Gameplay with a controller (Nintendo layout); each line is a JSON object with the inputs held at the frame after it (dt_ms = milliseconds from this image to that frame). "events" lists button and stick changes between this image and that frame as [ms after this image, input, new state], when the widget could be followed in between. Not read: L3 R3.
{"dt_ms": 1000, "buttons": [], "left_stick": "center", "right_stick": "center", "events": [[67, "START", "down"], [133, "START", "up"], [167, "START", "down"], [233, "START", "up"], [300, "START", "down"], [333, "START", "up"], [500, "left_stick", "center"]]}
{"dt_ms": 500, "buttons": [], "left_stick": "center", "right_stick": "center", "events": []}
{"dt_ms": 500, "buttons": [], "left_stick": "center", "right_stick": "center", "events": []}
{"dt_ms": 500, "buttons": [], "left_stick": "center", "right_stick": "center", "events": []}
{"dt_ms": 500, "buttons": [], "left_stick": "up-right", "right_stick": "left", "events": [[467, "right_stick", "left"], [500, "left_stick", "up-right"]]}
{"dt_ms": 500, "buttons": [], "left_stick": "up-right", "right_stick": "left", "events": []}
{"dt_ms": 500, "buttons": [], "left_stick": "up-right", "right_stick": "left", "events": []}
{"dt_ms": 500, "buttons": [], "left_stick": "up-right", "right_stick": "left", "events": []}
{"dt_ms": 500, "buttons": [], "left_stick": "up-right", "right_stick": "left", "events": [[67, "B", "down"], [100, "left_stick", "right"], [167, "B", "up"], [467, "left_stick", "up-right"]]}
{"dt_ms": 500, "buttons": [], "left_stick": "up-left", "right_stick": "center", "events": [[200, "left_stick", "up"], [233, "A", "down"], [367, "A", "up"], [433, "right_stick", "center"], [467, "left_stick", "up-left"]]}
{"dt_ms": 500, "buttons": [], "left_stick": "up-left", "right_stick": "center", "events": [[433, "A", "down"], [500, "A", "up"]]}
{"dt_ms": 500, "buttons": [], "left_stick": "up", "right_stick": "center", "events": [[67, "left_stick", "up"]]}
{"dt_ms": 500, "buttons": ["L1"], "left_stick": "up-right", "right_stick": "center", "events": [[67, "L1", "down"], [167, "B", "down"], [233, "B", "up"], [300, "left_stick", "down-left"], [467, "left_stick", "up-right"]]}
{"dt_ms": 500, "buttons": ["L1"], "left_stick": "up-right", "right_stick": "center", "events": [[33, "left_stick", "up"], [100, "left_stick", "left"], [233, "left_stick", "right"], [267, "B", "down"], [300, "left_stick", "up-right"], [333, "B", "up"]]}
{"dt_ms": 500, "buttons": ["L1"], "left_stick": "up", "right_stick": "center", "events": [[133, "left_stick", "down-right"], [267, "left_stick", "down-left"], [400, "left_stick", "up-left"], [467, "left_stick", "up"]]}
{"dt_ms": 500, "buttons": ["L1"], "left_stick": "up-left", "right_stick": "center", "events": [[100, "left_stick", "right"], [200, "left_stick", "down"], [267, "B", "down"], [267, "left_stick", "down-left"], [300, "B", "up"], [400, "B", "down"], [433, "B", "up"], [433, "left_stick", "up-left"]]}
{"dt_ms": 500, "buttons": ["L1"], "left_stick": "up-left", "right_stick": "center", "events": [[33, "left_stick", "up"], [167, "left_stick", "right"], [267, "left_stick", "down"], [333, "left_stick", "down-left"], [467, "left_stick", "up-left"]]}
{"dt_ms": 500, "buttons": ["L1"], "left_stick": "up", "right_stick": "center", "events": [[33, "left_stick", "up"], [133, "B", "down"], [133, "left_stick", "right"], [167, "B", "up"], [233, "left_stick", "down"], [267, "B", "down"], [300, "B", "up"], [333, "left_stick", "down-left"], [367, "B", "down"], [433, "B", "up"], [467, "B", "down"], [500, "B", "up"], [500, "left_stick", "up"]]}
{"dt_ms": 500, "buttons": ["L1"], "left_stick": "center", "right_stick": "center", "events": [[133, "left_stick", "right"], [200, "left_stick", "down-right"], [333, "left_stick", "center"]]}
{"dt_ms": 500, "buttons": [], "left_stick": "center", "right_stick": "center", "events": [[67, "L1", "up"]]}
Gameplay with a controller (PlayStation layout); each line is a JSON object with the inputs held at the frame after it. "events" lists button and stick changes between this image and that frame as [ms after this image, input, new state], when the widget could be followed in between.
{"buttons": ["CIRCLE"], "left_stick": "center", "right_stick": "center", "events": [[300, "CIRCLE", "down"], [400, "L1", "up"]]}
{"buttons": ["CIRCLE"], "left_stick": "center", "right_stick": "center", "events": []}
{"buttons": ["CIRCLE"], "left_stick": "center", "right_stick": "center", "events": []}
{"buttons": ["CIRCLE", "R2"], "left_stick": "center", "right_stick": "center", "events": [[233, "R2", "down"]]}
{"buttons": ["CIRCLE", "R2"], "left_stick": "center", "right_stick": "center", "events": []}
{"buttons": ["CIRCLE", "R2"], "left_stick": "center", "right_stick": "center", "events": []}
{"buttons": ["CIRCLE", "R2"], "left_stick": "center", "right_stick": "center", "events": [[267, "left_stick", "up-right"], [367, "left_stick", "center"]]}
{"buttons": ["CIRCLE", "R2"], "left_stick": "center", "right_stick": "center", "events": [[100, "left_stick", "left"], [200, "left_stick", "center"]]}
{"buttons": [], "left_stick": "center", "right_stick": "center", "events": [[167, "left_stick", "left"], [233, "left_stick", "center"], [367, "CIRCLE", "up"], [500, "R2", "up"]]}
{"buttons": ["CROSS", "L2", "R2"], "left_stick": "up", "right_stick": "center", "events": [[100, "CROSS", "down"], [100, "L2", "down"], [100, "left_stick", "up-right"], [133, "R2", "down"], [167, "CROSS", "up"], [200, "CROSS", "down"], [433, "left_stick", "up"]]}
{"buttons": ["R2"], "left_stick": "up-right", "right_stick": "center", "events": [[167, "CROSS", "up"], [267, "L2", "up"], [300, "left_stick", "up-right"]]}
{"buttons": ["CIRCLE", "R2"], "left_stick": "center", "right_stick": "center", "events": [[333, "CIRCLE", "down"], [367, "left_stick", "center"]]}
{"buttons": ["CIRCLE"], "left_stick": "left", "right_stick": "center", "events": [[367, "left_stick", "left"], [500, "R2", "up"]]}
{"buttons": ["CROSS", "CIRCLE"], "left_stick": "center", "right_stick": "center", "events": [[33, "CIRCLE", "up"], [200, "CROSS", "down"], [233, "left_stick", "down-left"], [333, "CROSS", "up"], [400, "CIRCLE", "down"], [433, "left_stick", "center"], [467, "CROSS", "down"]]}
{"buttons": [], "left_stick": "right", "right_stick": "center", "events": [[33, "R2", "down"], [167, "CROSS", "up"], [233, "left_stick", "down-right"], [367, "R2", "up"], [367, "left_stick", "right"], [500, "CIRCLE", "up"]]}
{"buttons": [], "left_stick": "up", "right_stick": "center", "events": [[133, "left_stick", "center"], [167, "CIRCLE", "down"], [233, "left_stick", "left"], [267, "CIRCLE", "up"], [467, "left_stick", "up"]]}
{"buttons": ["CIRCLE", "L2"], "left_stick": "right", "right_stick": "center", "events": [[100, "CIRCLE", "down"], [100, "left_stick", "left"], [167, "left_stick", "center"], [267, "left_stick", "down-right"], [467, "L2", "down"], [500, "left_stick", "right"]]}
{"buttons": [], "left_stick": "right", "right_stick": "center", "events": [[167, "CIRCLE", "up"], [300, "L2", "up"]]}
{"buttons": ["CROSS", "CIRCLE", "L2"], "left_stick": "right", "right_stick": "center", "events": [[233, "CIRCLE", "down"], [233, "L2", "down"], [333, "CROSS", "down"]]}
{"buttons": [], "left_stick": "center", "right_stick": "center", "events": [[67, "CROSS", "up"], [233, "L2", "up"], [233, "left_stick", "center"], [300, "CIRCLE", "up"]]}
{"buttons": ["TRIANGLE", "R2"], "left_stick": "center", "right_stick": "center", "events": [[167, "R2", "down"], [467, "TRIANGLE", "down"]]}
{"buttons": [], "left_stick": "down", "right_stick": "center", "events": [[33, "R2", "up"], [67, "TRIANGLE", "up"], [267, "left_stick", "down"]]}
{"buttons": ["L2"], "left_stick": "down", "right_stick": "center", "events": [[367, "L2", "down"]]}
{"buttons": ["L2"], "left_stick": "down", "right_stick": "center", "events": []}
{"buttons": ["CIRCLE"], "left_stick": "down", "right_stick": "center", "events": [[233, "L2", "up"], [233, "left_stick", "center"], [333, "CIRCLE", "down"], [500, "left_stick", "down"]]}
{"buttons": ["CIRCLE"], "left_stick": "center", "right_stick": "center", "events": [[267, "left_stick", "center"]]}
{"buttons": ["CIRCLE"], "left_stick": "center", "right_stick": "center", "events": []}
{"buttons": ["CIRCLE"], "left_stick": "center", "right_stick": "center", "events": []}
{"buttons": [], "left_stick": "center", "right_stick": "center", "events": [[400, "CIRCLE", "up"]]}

## What is expected
Each line in the records above that contains the word "TRIANGLE" must be copied.

## Result for this task
{"buttons": ["TRIANGLE", "R2"], "left_stick": "center", "right_stick": "center", "events": [[167, "R2", "down"], [467, "TRIANGLE", "down"]]}
{"buttons": [], "left_stick": "down", "right_stick": "center", "events": [[33, "R2", "up"], [67, "TRIANGLE", "up"], [267, "left_stick", "down"]]}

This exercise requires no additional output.